[JOB 1] According to the forum thread, in which state did the Red Brim Ranch mess happen?
[JOB 2] Reproduce everything in the forum thread from "This is a rough" down to "about a fence.", with no changes.

[QUOTED PASSAGE]
## Start
This is a rough example but do you guys remember the Red Brim Ranch mess in Wyoming? That huge antelope herd died becasue they couldn't escape.


----------



## barebackjack (Sep 5, 2006)

blhunter3 said:


> In the wild the animals can run where ever and not have to worry about a fence.


These arent wild animals though. They are raised for one purpose and one purpose only, to die. No different than the dried up ole cow on your farm. No different than a beef cow, or a hog. Destined to die by mans hand.
Stop comparing these animals to wild ones. They are not the same and therefore should not fall under the same provisions.


----------



## barebackjack (Sep 5, 2006)

blhunter3 said:


> Sure they can run, but the fence will prevent them to escaping completly. That right there in unethical.


So eating a steak from a penned in beef steer is unethical? Because, according to your statement, it was fenced in, and couldnt escape. Or eating some cheap burger made from one of your farms dried up old non-producing milk cows is unethical, because she too was penned in and couldnt "escape"?


----------



## Chuck Smith (Feb 22, 2005)

blhunter......
## End
[MATERIAL]
## Start
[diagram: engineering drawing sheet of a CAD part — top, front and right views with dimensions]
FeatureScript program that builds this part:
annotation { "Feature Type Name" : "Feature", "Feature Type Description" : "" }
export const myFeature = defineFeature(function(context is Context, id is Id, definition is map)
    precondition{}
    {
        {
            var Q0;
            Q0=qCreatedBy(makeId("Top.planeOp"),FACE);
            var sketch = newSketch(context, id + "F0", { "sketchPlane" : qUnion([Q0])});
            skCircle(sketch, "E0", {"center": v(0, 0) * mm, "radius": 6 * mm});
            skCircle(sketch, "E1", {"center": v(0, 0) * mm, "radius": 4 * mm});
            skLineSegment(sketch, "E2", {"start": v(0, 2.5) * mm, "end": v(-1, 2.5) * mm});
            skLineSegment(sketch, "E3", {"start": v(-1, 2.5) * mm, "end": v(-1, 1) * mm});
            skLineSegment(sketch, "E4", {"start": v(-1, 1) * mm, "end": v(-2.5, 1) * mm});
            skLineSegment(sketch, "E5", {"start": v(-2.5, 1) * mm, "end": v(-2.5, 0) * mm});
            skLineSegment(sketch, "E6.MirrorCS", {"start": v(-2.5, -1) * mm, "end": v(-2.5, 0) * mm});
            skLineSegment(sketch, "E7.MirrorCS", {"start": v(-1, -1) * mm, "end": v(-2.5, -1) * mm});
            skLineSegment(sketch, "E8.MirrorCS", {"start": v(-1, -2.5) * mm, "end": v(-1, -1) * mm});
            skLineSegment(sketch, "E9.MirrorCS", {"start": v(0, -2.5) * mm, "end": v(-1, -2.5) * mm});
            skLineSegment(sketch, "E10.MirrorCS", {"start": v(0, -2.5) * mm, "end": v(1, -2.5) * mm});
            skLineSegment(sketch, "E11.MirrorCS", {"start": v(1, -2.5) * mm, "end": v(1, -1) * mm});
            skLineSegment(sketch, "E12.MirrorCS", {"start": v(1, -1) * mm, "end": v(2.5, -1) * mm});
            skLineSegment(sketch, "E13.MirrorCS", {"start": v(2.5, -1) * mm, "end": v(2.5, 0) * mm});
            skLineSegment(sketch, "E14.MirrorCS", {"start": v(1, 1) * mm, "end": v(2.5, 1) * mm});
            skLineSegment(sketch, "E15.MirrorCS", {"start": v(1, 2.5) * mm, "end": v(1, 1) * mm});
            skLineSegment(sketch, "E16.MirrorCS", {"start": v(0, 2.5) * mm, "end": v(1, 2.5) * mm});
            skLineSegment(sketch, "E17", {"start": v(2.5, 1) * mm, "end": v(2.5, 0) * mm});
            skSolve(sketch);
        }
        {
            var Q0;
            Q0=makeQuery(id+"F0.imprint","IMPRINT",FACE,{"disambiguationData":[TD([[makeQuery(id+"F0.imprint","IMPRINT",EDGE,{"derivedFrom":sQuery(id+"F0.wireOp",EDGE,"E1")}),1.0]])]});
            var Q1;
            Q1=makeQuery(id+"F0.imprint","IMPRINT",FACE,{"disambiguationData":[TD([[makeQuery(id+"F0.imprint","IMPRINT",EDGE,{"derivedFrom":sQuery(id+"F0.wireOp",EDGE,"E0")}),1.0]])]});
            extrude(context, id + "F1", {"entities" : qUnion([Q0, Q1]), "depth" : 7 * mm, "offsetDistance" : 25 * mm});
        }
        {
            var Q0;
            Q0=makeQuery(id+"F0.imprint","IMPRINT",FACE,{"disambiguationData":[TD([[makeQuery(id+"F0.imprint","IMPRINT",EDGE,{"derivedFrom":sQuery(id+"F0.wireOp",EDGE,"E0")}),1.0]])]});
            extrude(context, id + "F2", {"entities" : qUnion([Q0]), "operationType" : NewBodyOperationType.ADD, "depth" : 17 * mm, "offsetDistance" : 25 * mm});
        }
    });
## End
[FULL ANSWER 1] Wyoming.

[FULL ANSWER 2]
This is a rough example but do you guys remember the Red Brim Ranch mess in Wyoming? That huge antelope herd died becasue they couldn't escape.


----------



## barebackjack (Sep 5, 2006)

blhunter3 said:


> In the wild the animals can run where ever and not have to worry about a fence.